KPMG analysis finds that the Australian major banks (‘the Majors’) have reported a significant decline in financial performance for the full financial year 2020.
KPMG’s Major Australian Banks Full Year Analysis Report 2020 finds that the Majors reported a combined cash profit after tax from continuing operations of $17.4 billion, down 36.6 percent on FY2019.
As the impact of the COVID-19 pandemic continues to evolve, the Majors have maintained a strong focus on supporting their staff and customers, as they demonstrated resilient operations and continued lending.
While they have significantly increased their loan loss provisions and allowed customers to defer loan repayments, to date their actual loss experience has been minimal. The open question is to what extent loan losses will materialise in 2021, as the Commonwealth Government unwinds its economic support measures.
FY2020 has also been the year when interest margins have continued their downward trajectory (in a record low interest rate environment), costs have remained stubbornly high and significant extraordinary items (customer remediation and regulatory charges) heavily influenced the full year results.
Ian Pollari, KPMG Australia’s Head of Banking commented: “Despite the substantial challenges, the Majors have proven resilient in the last year and through the strength of their balance sheets, played a critical role as shock absorbers for the economic downturn.”
As the focus shifts to recovery, the Majors will need tread carefully in extending liquidity or deferral measures to customers and remain vigilant in assessing the solvency of borrowers.
Pollari added: “They have a big job ahead of them to play their role in Australia’s recovery and improve their financial performance, while progressing with a number of large and complex remediation, regulatory change and technology programs.”

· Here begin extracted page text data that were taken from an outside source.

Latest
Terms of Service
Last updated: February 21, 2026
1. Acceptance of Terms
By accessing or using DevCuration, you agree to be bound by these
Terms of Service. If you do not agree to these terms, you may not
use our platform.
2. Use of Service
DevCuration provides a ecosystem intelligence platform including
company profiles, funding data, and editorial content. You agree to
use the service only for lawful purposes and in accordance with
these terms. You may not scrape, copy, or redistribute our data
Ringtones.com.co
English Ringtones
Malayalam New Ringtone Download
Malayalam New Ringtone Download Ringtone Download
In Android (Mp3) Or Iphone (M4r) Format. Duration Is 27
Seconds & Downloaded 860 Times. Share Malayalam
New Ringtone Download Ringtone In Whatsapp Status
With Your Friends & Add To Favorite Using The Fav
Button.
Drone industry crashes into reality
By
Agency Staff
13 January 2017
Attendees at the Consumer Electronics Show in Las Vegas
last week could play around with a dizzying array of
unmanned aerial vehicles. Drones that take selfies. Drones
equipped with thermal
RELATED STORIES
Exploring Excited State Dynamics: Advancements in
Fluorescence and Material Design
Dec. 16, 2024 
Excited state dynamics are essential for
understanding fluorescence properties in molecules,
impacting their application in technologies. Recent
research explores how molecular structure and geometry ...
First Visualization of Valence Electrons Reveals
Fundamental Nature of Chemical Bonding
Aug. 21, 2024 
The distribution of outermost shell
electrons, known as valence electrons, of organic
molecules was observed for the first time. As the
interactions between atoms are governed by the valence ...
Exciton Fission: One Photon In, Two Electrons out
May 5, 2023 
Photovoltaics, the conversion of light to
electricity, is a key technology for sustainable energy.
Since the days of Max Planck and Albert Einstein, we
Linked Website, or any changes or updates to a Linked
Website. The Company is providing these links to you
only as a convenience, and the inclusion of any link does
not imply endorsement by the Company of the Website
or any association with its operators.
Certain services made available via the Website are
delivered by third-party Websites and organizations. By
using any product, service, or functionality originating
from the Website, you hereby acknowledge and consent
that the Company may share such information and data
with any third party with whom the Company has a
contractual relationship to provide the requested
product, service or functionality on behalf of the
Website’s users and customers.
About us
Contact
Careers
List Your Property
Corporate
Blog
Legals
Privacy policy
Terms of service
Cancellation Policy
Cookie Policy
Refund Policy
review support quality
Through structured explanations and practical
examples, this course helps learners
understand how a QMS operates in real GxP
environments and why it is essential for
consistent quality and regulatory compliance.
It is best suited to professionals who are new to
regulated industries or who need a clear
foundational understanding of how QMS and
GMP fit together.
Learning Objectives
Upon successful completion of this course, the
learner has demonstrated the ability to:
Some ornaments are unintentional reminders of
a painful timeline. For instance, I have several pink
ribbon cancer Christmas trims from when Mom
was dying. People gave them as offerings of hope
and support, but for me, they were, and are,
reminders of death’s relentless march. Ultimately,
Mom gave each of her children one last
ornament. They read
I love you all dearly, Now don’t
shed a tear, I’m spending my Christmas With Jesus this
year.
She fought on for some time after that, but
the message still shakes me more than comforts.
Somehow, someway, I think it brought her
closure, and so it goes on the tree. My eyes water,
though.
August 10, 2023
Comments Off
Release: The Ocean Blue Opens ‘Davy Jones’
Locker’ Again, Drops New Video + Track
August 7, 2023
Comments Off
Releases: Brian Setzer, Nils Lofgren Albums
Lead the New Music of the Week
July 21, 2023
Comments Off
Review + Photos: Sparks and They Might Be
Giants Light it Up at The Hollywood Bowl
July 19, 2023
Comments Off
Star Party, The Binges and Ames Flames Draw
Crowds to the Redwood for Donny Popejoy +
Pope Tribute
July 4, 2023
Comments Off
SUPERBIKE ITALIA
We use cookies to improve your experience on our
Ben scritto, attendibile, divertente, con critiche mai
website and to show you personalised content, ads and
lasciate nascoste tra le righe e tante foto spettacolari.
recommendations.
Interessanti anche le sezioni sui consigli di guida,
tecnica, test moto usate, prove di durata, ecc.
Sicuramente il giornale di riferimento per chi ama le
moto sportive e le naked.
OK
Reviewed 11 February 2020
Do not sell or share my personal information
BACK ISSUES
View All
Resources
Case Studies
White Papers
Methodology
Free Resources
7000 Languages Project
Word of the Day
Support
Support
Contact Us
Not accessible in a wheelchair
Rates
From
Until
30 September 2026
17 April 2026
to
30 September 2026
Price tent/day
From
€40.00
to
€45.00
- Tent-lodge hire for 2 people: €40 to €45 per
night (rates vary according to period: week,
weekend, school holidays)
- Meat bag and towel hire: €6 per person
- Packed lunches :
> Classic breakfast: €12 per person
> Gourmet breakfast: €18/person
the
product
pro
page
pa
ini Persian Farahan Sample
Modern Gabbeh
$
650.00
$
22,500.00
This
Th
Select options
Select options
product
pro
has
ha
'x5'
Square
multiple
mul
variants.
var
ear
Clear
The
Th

In the face of more customers migrating to digital channels and the significant cost opportunity in automating processes, the Majors will need to create financial and operational capacity to invest in the digitisation of their operations.
“The cost transformation challenge for the Majors requires them to accelerate the digitisation and automation of end-to-end processes, notwithstanding the persistently high levels of risk and compliance spend, “said Pollari.
Hessel Verbeek, KPMG’s Banking Strategy Lead, said: “As the global and local banking industry enters a period of economic and digital disruption, the Majors remain focused on supporting customers, protecting their balance sheets and investing in the future.”
“Whilst their profitability has fallen considerably in the past year, in part due to notable items, their returns continue to be above that of many global peers.”
The Majors face strong competition from focused challengers, in payments, mortgages, consumer credit, business lending and merchant acquiring that appeal to an increasing number of customers. Many of these competitors offer digital channels and products, supported by efficient processes.
Verbeek added: “The Majors are increasingly turning to fintech partnerships to digitise processes, launch new products and build new business models. This leapfrog approach can overcome many of the transformation challenges posed by their legacy systems and environments.”
For FY2021, important performance indicators to watch include loan loss performance as Government support unwinds, credit growth (especially in mortgages and business lending), the rate of interest margin decline and cost-income ratios.
The Majors will need to continue to balance between operational resilience, shareholders looking for dividends, the required investment in growth, and cost transformation. The banks that manage to quickly transition to more efficient operating models and are able to execute at scale will be rewarded.
The full report will be released on the website later today.